> [Partes del ejercicio]:
1. Transcribe del texto sobre la economía argentina el fragmento que se abre con las palabras que contienen "por Alberto Asseff" y se cierra con "todo se empobrecía.".
2. En el texto sobre la economía argentina, ¿qué reclamaba Frondizi hace medio siglo?

> [Texto proporcionado]:
━━━━━━━━━━━━━━━━━━━━━━━━━━━━━━
DE LA OPORTUNIDAD A UNA CRISIS

por Alberto Asseff

Presidente de UNIR  -   Unión para la Integración y el Resurgimiento  -  pncunir@yahoo.com.ar

 

                        Se sabe que una crisis es una oportunidad. Lo que se ignoraba es que una -la- oportunidad puede devenir en una crisis. Nosotros somos así, diferentes. Cuando el mundo periférico estaba descolgado de los mapas, nosotros, allá por los fines del s. XIX, desarrollamos un país deslumbrante, aunque socialmente desigual. En contraste, simultáneamente con la emergencia de países postergados, a mediados del s. XX, la Argentina fue paulatinamente rezagándose al grado de erigirse en un país declinante, un Japón al revés, que teniendo de todo se empobrecía.

                        Frondizi, hace medio siglo, clamaba por el desarrollo industrial para revertir el deterioro de los términos del intercambio, esto es que vendíamos la producción primaria barata y comprábamos productos elaborados caros. El resultado era penoso: nos endeudábamos hasta el tuétano y no salíamos de pobres.

                        Alfonsín zozobró en medio de esa ecuación: bajos precios para lo nuestro, altos para lo ajeno y gran deuda, todo lo cual desembocaba en inflación devastadora.
━━━━━━━━━━━━━━━━━━━━━━━━━━━━━━
> [Datos]:
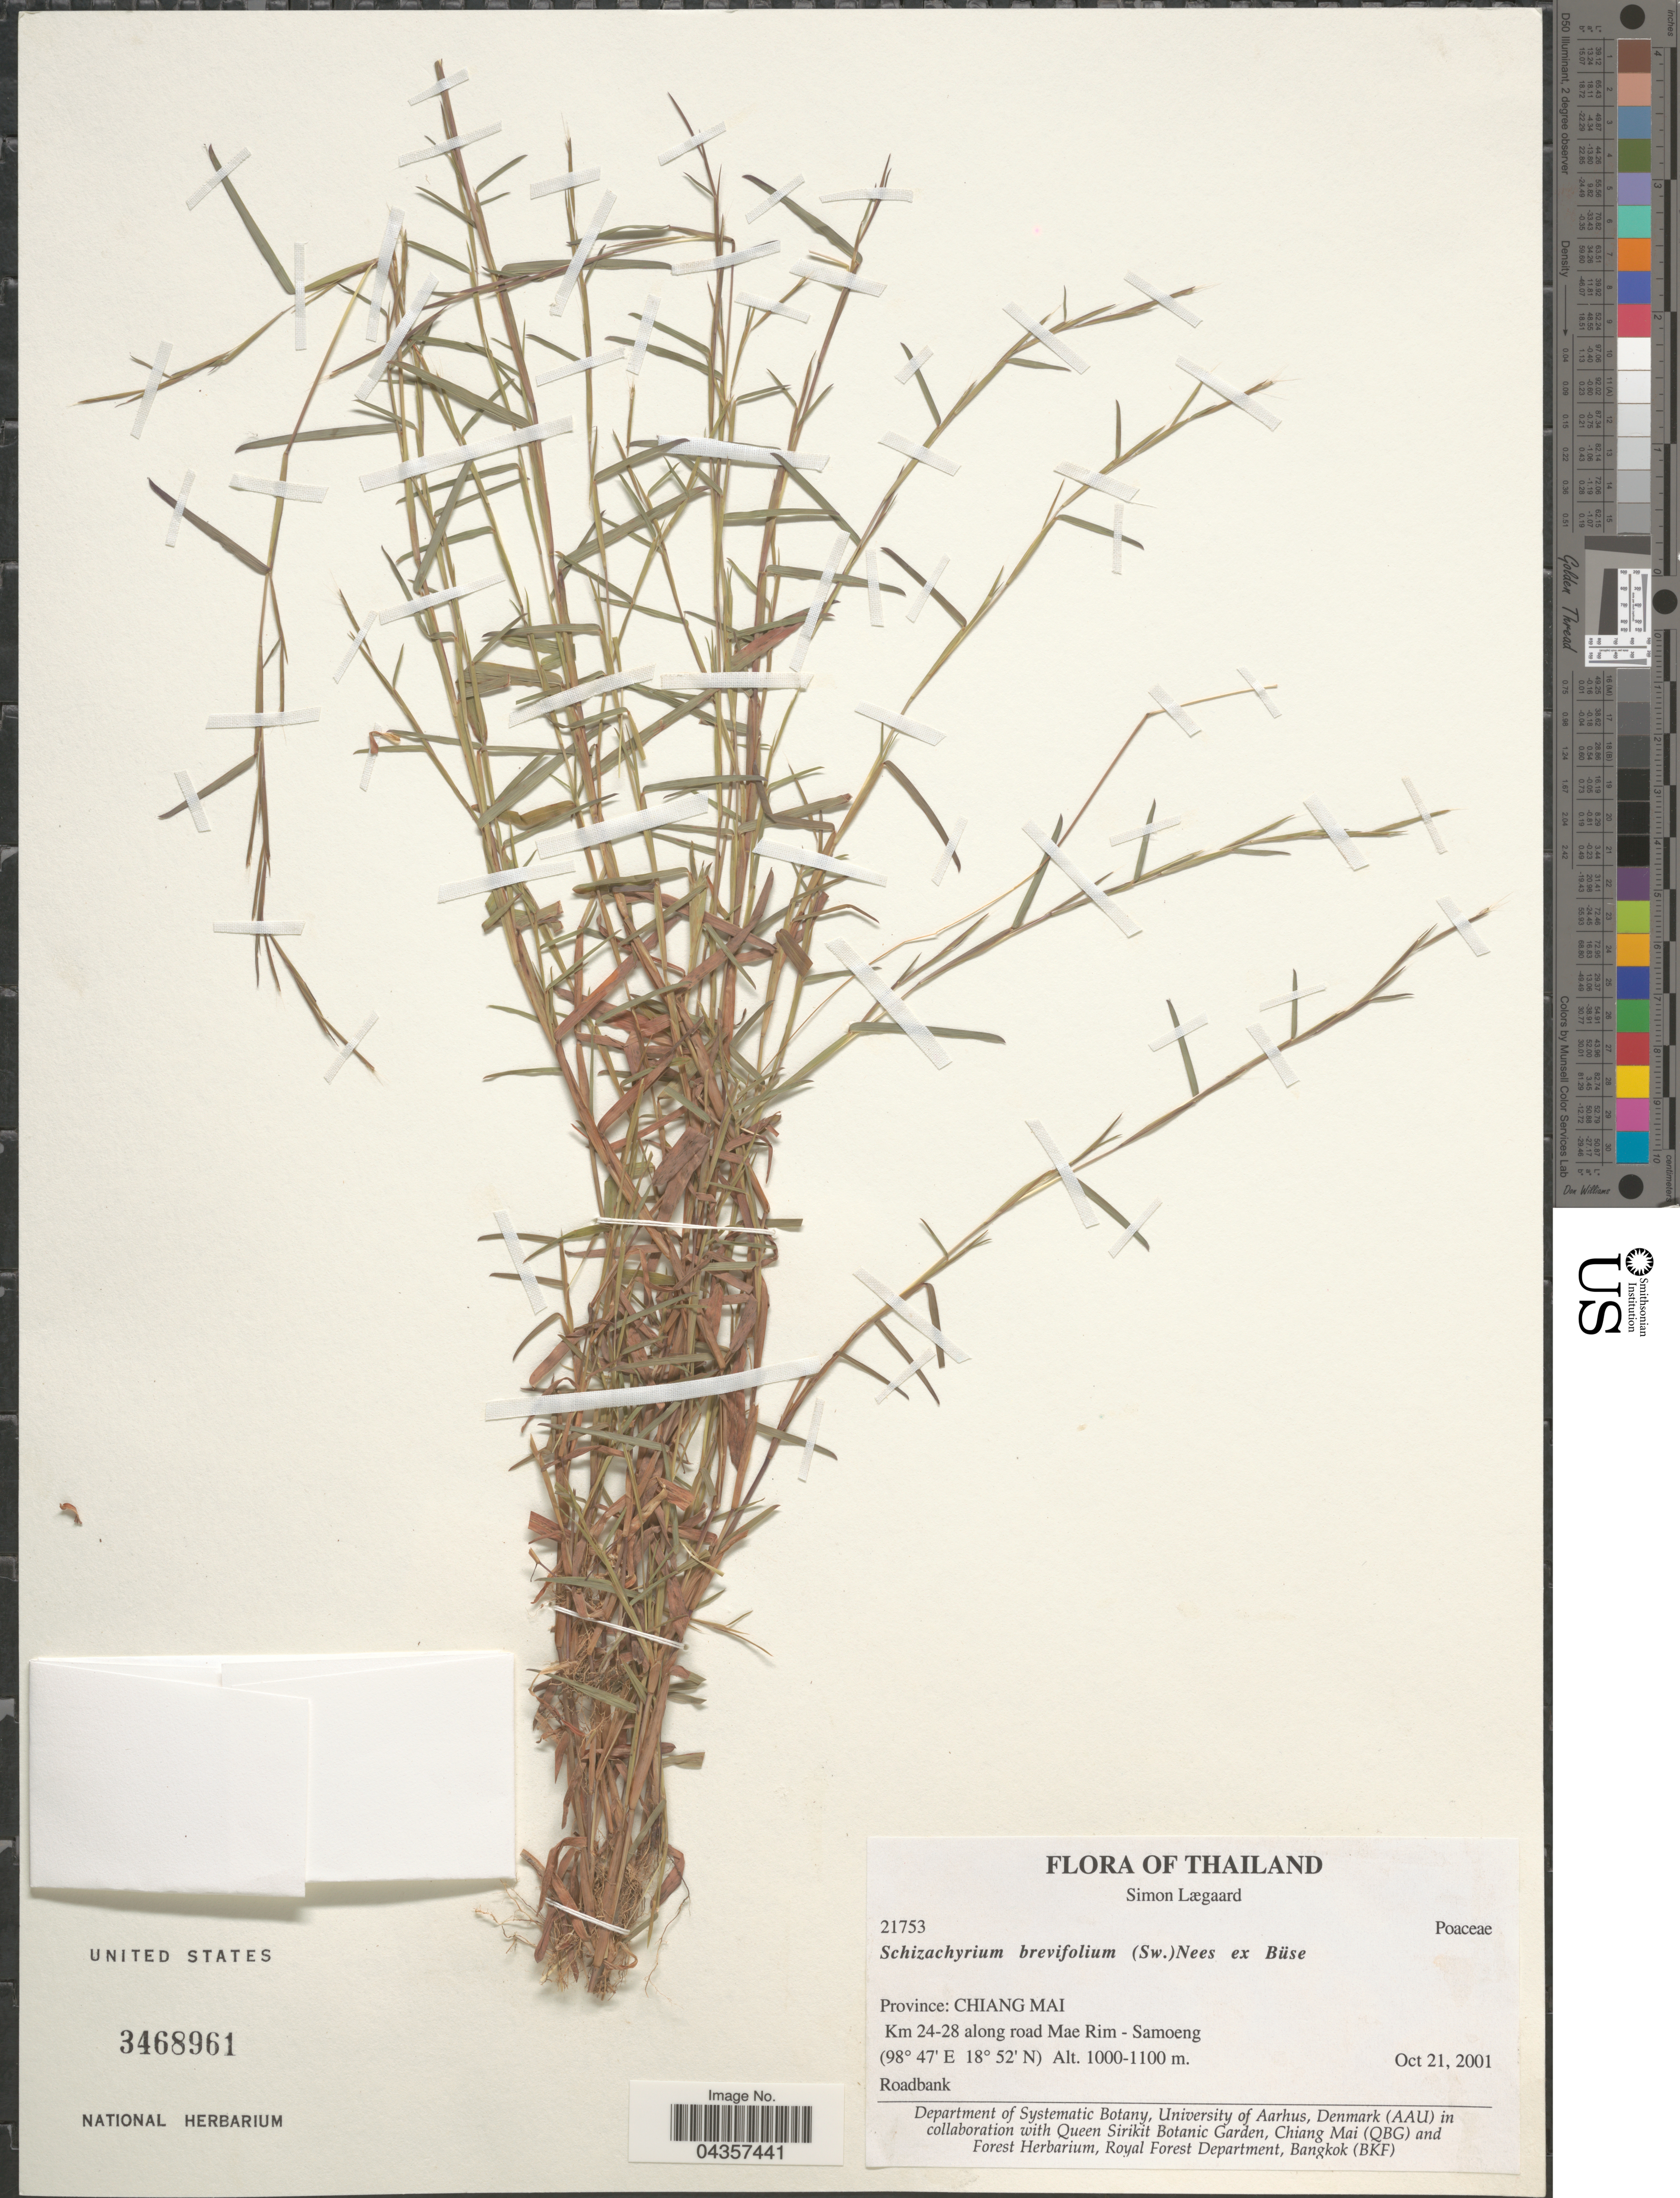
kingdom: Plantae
━━━━━━━━━━━━━━━━━━━━━━━━━━━━━━
> [Respuestas completas]:
1.
por Alberto Asseff

Presidente de UNIR  -   Unión para la Integración y el Resurgimiento  -  pncunir@yahoo.com.ar

 

                        Se sabe que una crisis es una oportunidad. Lo que se ignoraba es que una -la- oportunidad puede devenir en una crisis. Nosotros somos así, diferentes. Cuando el mundo periférico estaba descolgado de los mapas, nosotros, allá por los fines del s. XIX, desarrollamos un país deslumbrante, aunque socialmente desigual. En contraste, simultáneamente con la emergencia de países postergados, a mediados del s. XX, la Argentina fue paulatinamente rezagándose al grado de erigirse en un país declinante, un Japón al revés, que teniendo de todo se empobrecía.

2. El desarrollo industrial, para revertir el deterioro de los términos del intercambio.